- Born: August 11, 1937 (age 88) Boston, Massachusetts, U.S.
- Occupation: Anthropologist
- Known for: Tears of the Dead: The Social Biography of an African Family

= Richard Werbner =

American anthropologist (born 1937)

Richard P. Werbner (born August 11, 1937) is an American anthropologist who specializes in the Zimbabwe and Botswana region, including ritual, personal and historical narrative, politics, law, regional analysis. He has taught at the University of Manchester since 1961.

==Biography==

Professor Richard Werbner was born in Boston, Massachusetts, on 11 August 1937.
He studied at Brandeis University, conducting fieldwork among the Winnebago of Nebraska in 1958 and graduating with a BA in 1959.
He obtained a Fulbright Scholarship in 1959, through which he was able to go to the United Kingdom to study at Manchester University.
He began field studies in southern Africa in 1960 among the Kalanga people, first in Zimbabwe and later in Botswana, and then among the Tswapong people in Botswana.
In 1961 he was appointed a research assistant at Manchester University.
In 1968 he obtained a PhD from Manchester University.
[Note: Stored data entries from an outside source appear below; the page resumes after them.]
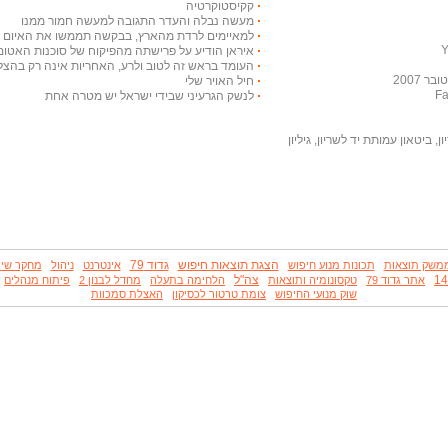
קקיסטוקרטיה
מעשה נבלה והעדר התגובה למעשה חמור ממנו
למאיימים לרדת מהארץ, בבקשה תממשו את האיום ויר
איראן הודיע על פרישתה מהפיקוח של סוכנות האטום
העומד בראש זה לטוב ולרע, האחריות אינה רק בהצלח
 2007
חיל האויר שלי
לנשק הגרעיני שבידי ישראל יש מטרה אחת
, ביטאון עמותת יד לשריון, גיליון
הצגת תוצאות חיפוש
גדוד 79
משק תוצאות
תכונות מנוע חיפוש
אינטרנט
ניהול
מחקר שי
צה"ל
אתר גדוד 79
טקסונומיה ותוצאות
הלחימה בתעלה
מחדל לבנון 2
פיתוח מנהלים
שוק מנועי החיפוש
צומת טרטור לכסיקון
האצלת סמכוות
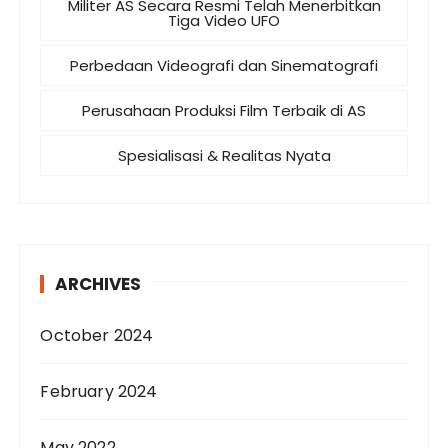
Militer AS Secara Resmi Telah Menerbitkan
Tiga Video UFO
Perbedaan Videografi dan Sinematografi
Perusahaan Produksi Film Terbaik di AS
Spesialisasi & Realitas Nyata
ARCHIVES
October 2024
February 2024
May 2022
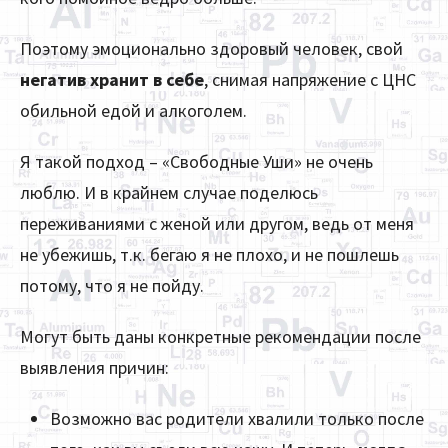
Поэтому эмоционально здоровый человек, свой
негатив хранит в себе
, снимая напряжение с ЦНС
обильной едой и алкоголем.
Я такой подход – «Свободные Уши» не очень
люблю. И в крайнем случае поделюсь
переживаниями с женой или другом, ведь от меня
не убежишь, т.к. бегаю я не плохо, и не пошлешь
потому, что я не пойду.
Могут быть даны конкретные рекомендации после
выявления причин:
Возможно вас родители хвалили только после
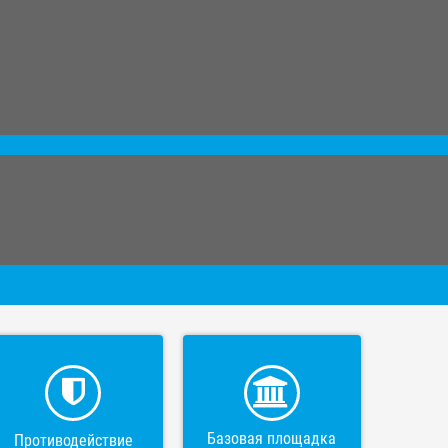
Базовая площадка
Противодействие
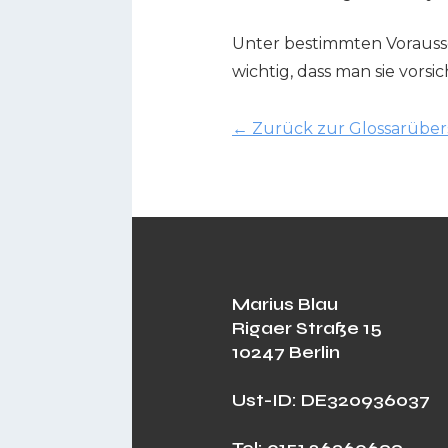
Unter bestimmten Vorauss
wichtig, dass man sie vors
←
Zurück zur Glossarüber
Marius Blau
Rigaer Straße 15
10247 Berlin
Ust-ID: DE320936037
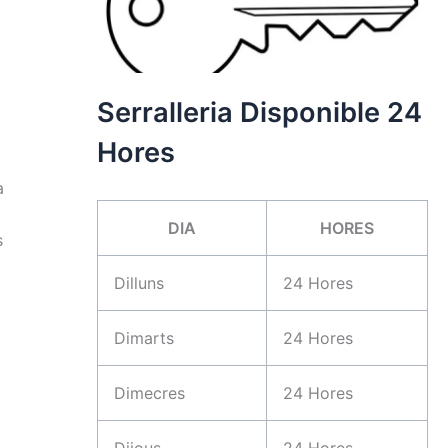
Serralleria Disponible 24
Hores
a
DIA
HORES
s
Dilluns
24 Hores
Dimarts
24 Hores
Dimecres
24 Hores
,
Dijous
24 Hores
He married and is the father of two children.
His wife Pnina Werbner, also a professor of anthropology, was the niece of Max Gluckman, a South African anthropologist who did important work in Barotseland and was a leading figure at the Manchester school.
After Gluckman died in 1975, Werbner assumed the role of continuing his legacy at the Manchester school.

He has taught as a visitor at the Catholic University of Leuven, the Hebrew University of Jerusalem, the University of California, Berkeley, the Smithsonian Institution, Washington, D.C., the University of Bergen, the University of California, San Diego, Macquarie University, Sydney, the Australian National University, Canberra, the University of Hradec Králové, Czech Republic and the University of Botswana, Gaborone.
As of 2012 Werbner was Professor Emeritus in African Anthropology, Honorary Research Professor in Visual Anthropology, and Director of the International Centre for Contemporary Cultural Research at Manchester University.

==Reception==

Werbner won the Amaury Talbot Prize of the Royal Anthropological Institute for his 1991 book Tears of the Dead: The Social Biography of an African Family.

Mieka Ritsema, writing of Werbner's Reasonable Radicals and Citizenship in Botswana: The Public Anthropology of Kalanga Elites in the African Studies Review,
described it as "a fascinating account of the state-making practices of elites, and especially minority elites, in Botswana... Werbner composes a powerful narrative, rich in documentation and insight developed from more than forty years of commitment to Botswana." Ritsema called the book a "seminal work of engaged retrospection."

==Bibliography==

- Werbner, Richard P. (1977). "Regional cults"
- Werbner, Richard P. (1982). "Land reform in the making: tradition, public policy and ideology in Botswana"
- Werbner, Richard P. (1989). "Ritual Passage, Sacred Journey: The Process and Organization of Religious Movement"
- Werbner, Richard P. (1991). "Tears of the Dead: The Social Biography of an African Family"
- Werbner, Richard P. (2002). "Postcolonial Subjectivities in Africa"
- Werbner, Richard P. (1998). "Memory and the postcolony: African anthropology and the critique of power"
- Werbner, Richard P. (2004). "Reasonable Radicals and Citizenship in Botswana: The Public Anthropology of Kalanga Elites"

==Films==

Werbner directed a series of documentary films under the overall title The Well Being Quest in Botswana, which were published by the University of Manchester.
- 2004 Seance Reflections with Richard Werbner (45 minute documentary)
- 2006 Shade Seekers and the Mixer (60-minute documentary)
- 2008 Encountering Eloyi (56-minute documentary)
- 2009 Holy Hustlers (53-minute documentary)

Seance Reflections documents a childless couple who try to recover their well-being by consulting a charismatic diviner and healer in the village of Moremi. Later they review and discuss the film of their seances.
In Shade Seekers and the Mixer, the elders of a village, including a controversial healer, view and discuss an earlier film of the healer's séances with a former patient who is now Werber's research assistant.
Encountering Eloyi continues the story of the childless couple, who have now tried both traditional medicine and Western hospitals without success. The woman turns to the Eloyi Christian Church to be healed of her barrenness.
Holy Hustlers document a split within the Eloyi Christian Church between the village-based archbishop and his son, the city based bishop, and shows the tension between holiness and hustling.